● **PROBLEM STATEMENT**: From the first line to the last, transcribe the data exactly and skip the pictures.
-- Opening Marker --
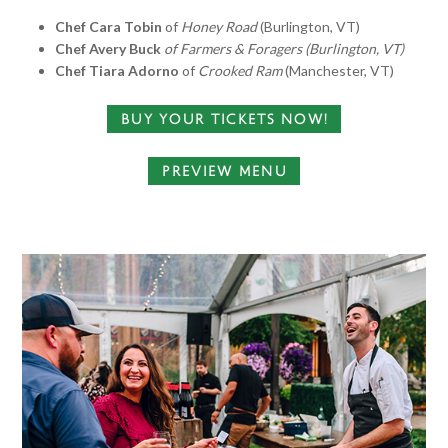
Chef Cara Tobin
of
Honey Road
(Burlington, VT)
Chef Avery Buck
of Farmers & Foragers (Burlington, VT)
Chef Tiara Adorno
of
Crooked Ram
(Manchester, VT)
BUY YOUR TICKETS NOW!
PREVIEW MENU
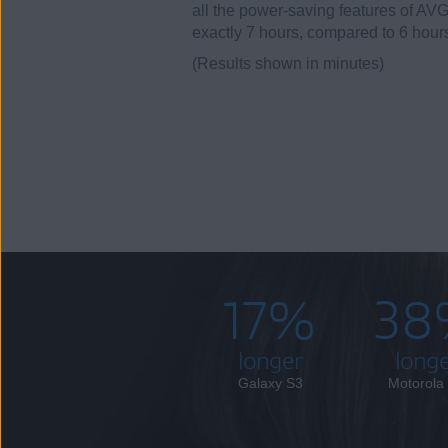
all the power-saving features of AVG
exactly 7 hours, compared to 6 hour
(Results shown in minutes)
17%
38
longer
long
Galaxy S3
Motorola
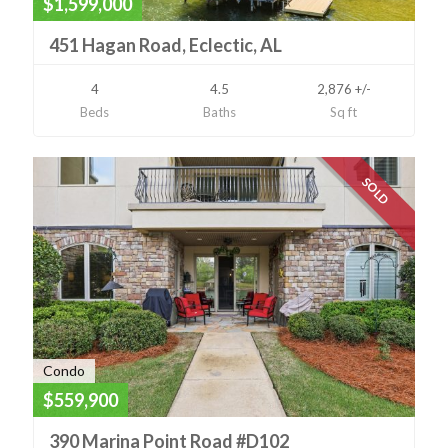
$1,599,000
451 Hagan Road, Eclectic, AL
4
4.5
2,876 +/-
Beds
Baths
Sq ft
SOLD
Condo
$559,900
390 Marina Point Road #D102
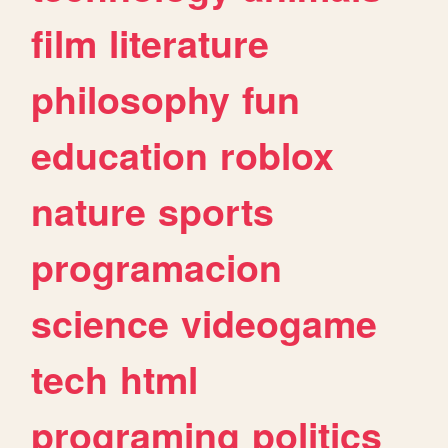
film
literature
philosophy
fun
education
roblox
nature
sports
programacion
science
videogame
tech
html
programing
politics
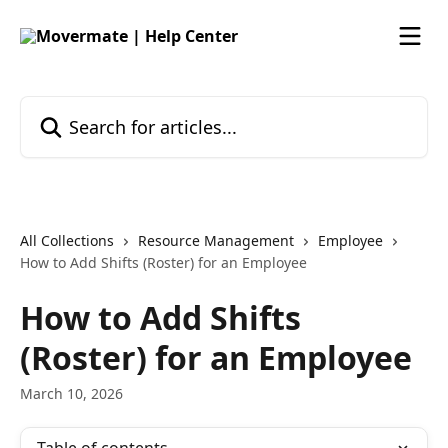
Skip to main content
Search for articles...
All Collections
Resource Management
Employee
How to Add Shifts (Roster) for an Employee
How to Add Shifts
(Roster) for an Employee
March 10, 2026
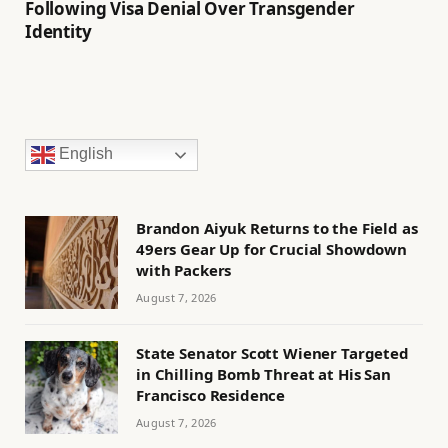
Following Visa Denial Over Transgender
Identity
English
Brandon Aiyuk Returns to the Field as
49ers Gear Up for Crucial Showdown
with Packers
August 7, 2026
State Senator Scott Wiener Targeted
in Chilling Bomb Threat at His San
Francisco Residence
August 7, 2026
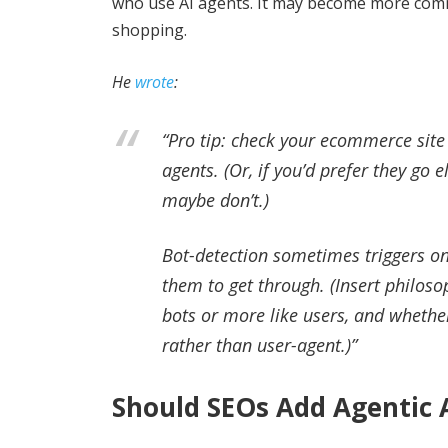
who use AI agents. It may become more comm
shopping.
He
wrote
:
“Pro tip: check your ecommerce site
agents. (Or, if you’d prefer they g
maybe don’t.)
Bot-detection sometimes triggers on
them to get through. (Insert philos
bots or more like users, and whethe
rather than user-agent.)”
Should SEOs Add Agentic A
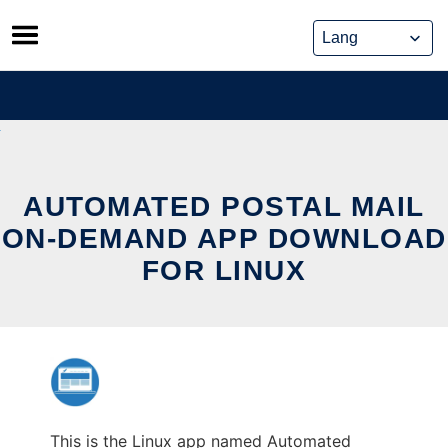
Skip
to
content
AUTOMATED POSTAL MAIL
ON-DEMAND APP DOWNLOAD
FOR LINUX
This is the Linux app named Automated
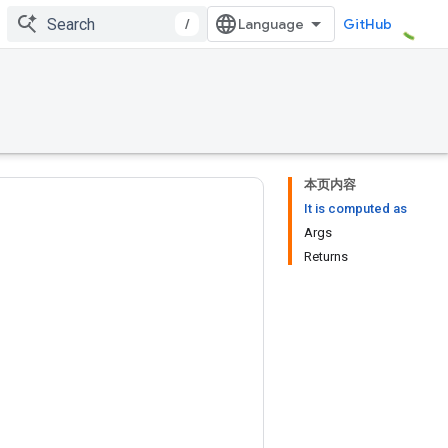
/
GitHub
本页内容
It is computed as
Args
Returns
-- Closing Marker --
● **RESULT**:
Chef Cara Tobin
of
Honey Road
(Burlington, VT)
Chef Avery Buck
of Farmers & Foragers (Burlington, VT)
Chef Tiara Adorno
of
Crooked Ram
(Manchester, VT)
BUY YOUR TICKETS NOW!
PREVIEW MENU
all the power-saving features of AVG
exactly 7 hours, compared to 6 hour
(Results shown in minutes)
17%
38
longer
long
Galaxy S3
Motorola
$1,599,000
451 Hagan Road, Eclectic, AL
4
4.5
2,876 +/-
Beds
Baths
Sq ft
SOLD
Condo
$559,900
390 Marina Point Road #D102
film
literature
philosophy
fun
education
roblox
nature
sports
programacion
science
videogame
tech
html
programing
politics
Skip to main content
Search for articles...
All Collections
Resource Management
Employee
How to Add Shifts (Roster) for an Employee
How to Add Shifts
(Roster) for an Employee
March 10, 2026
Following Visa Denial Over Transgender
Identity
English
Brandon Aiyuk Returns to the Field as
49ers Gear Up for Crucial Showdown
with Packers
August 7, 2026
State Senator Scott Wiener Targeted
in Chilling Bomb Threat at His San
Francisco Residence
August 7, 2026
who use AI agents. It may become more comm
shopping.
He
wrote
:
“Pro tip: check your ecommerce site
agents. (Or, if you’d prefer they g
maybe don’t.)
Bot-detection sometimes triggers on
them to get through. (Insert philos
bots or more like users, and whethe
rather than user-agent.)”
Should SEOs Add Agentic A
Skip
to
content
AUTOMATED POSTAL MAIL
ON-DEMAND APP DOWNLOAD
FOR LINUX
This is the Linux app named Automated
/
GitHub
本页内容
It is computed as
Args
Returns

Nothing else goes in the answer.